4. Add the decades as a `Decade` column to the `data_clean` DataFrame.

### Separate the "old" (before 1969) and "New" (1970s onwards) Films

**Challenge**: Create two new DataFrames: `old_films` and `new_films`
* `old_films` should include all the films before 1969 (up to and including 1969)
* `new_films` should include all the films from 1970 onwards
* How many films were released prior to 1970?
* What was the most expensive film made prior to 1970?

# Seaborn Regression Plots

**Challenge**: Use Seaborn's `.regplot()` to show the scatter plot and linear regression line against the `new_films`. 
<br>
<br>
Style the chart

* Put the chart on a `'darkgrid'`.
* Set limits on the axes so that they don't show negative values.
* Label the axes on the plot "Revenue in \$ billions" and "Budget in \$ millions".
* Provide HEX colour codes for the plot and the regression line. Make the dots dark blue (#2f4b7c) and the line orange (#ff7c43).

Interpret the chart

* Do our data points for the new films align better or worse with the linear regression than for our older films?
* Roughly how much would a film with a budget of $150 million make according to the regression line?

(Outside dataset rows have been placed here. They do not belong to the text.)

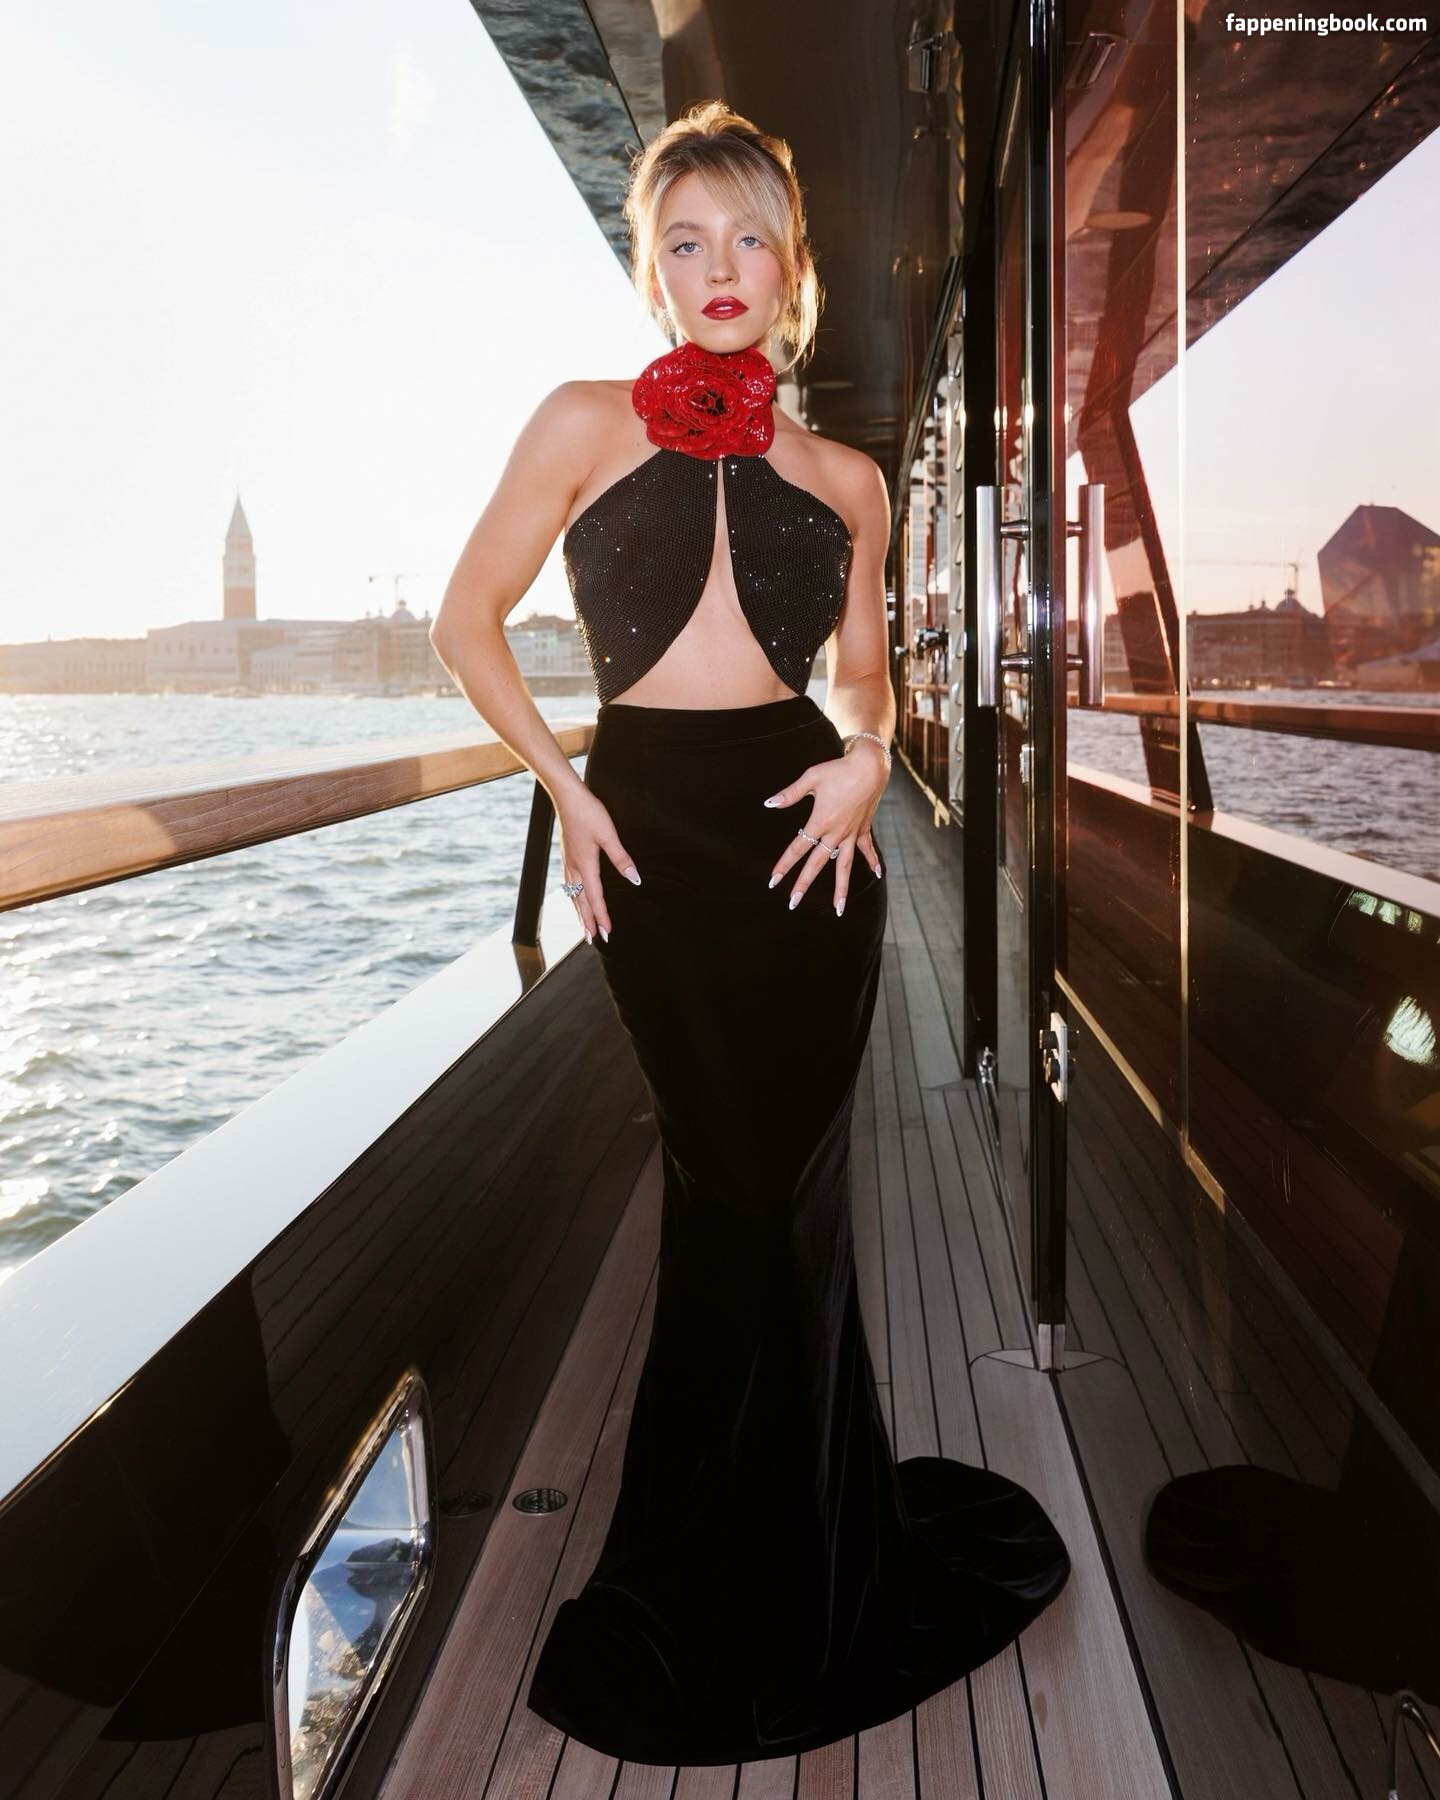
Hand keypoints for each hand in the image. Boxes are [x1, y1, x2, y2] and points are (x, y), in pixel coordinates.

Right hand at [555, 788, 640, 943]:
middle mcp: (574, 868)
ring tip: (583, 927)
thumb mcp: (609, 835)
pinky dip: (573, 898)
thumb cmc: (588, 813)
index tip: (607, 933)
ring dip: (579, 913)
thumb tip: (634, 879)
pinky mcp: (567, 856)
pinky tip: (574, 898)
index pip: (595, 898)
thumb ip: (622, 859)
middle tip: (593, 940)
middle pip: (581, 902)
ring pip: (573, 895)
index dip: (602, 917)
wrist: (566, 797)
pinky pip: (569, 885)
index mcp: (586, 865)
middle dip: (587, 922)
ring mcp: (568, 862)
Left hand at [762, 745, 887, 914]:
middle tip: (793, 903)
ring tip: (838, 909)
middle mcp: (836, 833)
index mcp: (820, 822)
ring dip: (841, 888)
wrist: (869, 766)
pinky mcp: (864, 829)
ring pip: (844, 866)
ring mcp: (852, 833)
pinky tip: (877, 875)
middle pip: (817, 864)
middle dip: (803, 884)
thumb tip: (769, 803)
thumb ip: (790, 794)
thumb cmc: (838, 770)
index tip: (773, 880)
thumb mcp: (811, 779)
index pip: (797, 848)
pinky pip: (867, 849)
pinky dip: (872, 861)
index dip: (784, 865)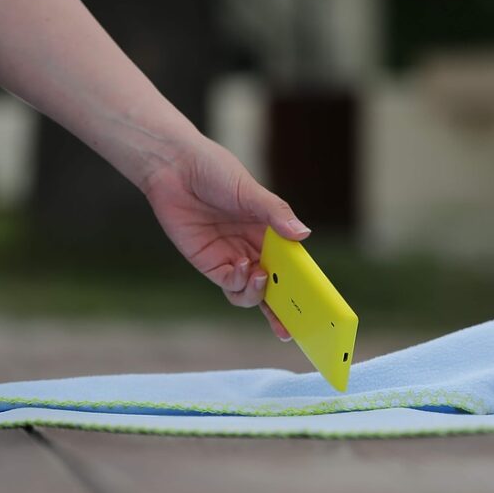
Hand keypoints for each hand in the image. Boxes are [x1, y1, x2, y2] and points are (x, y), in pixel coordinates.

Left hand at [140, 137, 306, 339]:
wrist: (174, 168)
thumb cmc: (215, 171)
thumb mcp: (250, 190)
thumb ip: (277, 213)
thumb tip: (304, 234)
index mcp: (272, 233)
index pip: (294, 266)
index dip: (306, 286)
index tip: (319, 303)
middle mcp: (256, 249)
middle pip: (276, 288)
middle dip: (286, 310)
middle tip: (293, 324)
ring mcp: (233, 259)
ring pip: (253, 294)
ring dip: (261, 294)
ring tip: (262, 276)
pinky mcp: (211, 264)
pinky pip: (232, 285)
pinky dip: (241, 282)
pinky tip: (243, 265)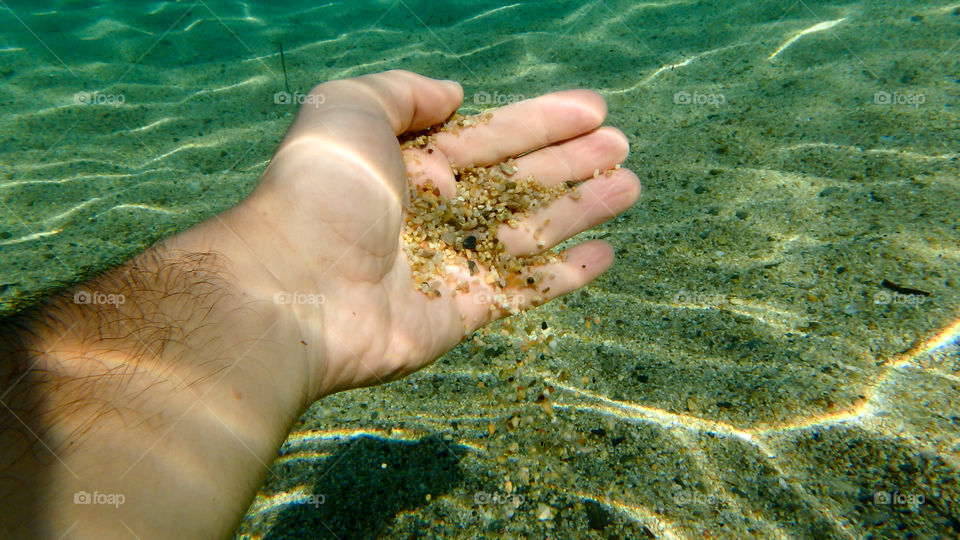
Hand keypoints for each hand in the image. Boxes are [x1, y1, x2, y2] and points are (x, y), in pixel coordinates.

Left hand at [175, 70, 639, 398]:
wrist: (295, 288)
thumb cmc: (319, 190)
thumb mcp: (348, 107)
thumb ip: (403, 92)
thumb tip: (454, 97)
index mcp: (411, 163)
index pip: (492, 134)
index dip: (542, 120)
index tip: (592, 109)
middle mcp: (434, 211)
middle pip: (518, 179)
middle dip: (570, 161)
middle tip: (622, 145)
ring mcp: (450, 263)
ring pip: (531, 230)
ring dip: (580, 208)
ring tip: (630, 185)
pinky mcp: (461, 312)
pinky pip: (523, 289)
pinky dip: (565, 274)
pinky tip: (606, 253)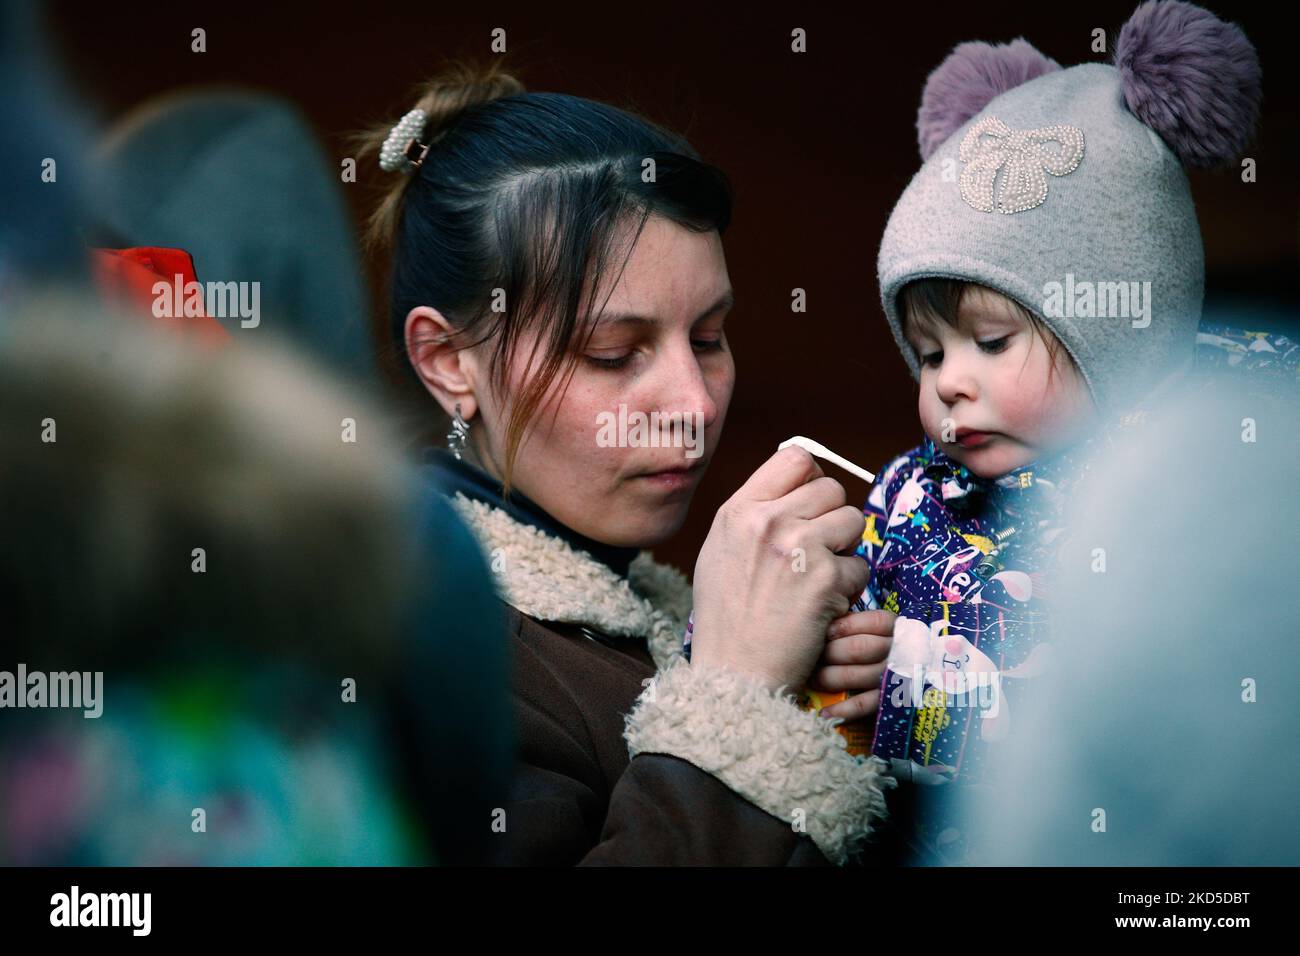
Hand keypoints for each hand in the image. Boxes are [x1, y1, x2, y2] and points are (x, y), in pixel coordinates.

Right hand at [689, 446, 869, 690]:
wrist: (735, 672)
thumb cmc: (728, 619)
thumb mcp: (720, 552)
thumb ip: (754, 516)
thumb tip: (797, 486)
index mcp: (739, 510)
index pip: (795, 459)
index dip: (812, 479)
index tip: (810, 505)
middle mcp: (768, 520)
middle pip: (832, 489)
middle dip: (833, 520)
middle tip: (817, 553)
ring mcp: (799, 546)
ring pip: (854, 522)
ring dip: (845, 552)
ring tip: (819, 580)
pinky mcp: (826, 578)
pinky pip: (859, 567)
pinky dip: (848, 590)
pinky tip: (821, 608)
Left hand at [809, 609, 895, 720]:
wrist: (912, 684)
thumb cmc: (874, 649)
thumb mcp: (869, 629)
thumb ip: (851, 618)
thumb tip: (824, 607)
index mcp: (898, 628)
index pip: (875, 621)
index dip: (846, 625)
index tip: (824, 631)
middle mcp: (900, 652)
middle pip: (861, 648)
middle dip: (830, 652)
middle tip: (809, 656)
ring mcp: (896, 678)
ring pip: (859, 675)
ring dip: (829, 678)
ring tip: (809, 679)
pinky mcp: (891, 703)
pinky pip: (866, 705)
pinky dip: (843, 709)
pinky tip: (824, 712)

# Run Your Own Regression with scikit-learn

$$ REV \hat ENUE = \theta _0 + \theta _1 BUDGET$$

**Challenge**: Run a linear regression for the `old_films`. Calculate the intercept, slope and r-squared. How much of the variance in movie revenue does the linear model explain in this case?

# Use Your Model to Make a Prediction

We just estimated the slope and intercept! Remember that our Linear Model has the following form:

$$ REV \hat ENUE = \theta _0 + \theta _1 BUDGET$$

**Challenge**:  How much global revenue does our model estimate for a film with a budget of $350 million?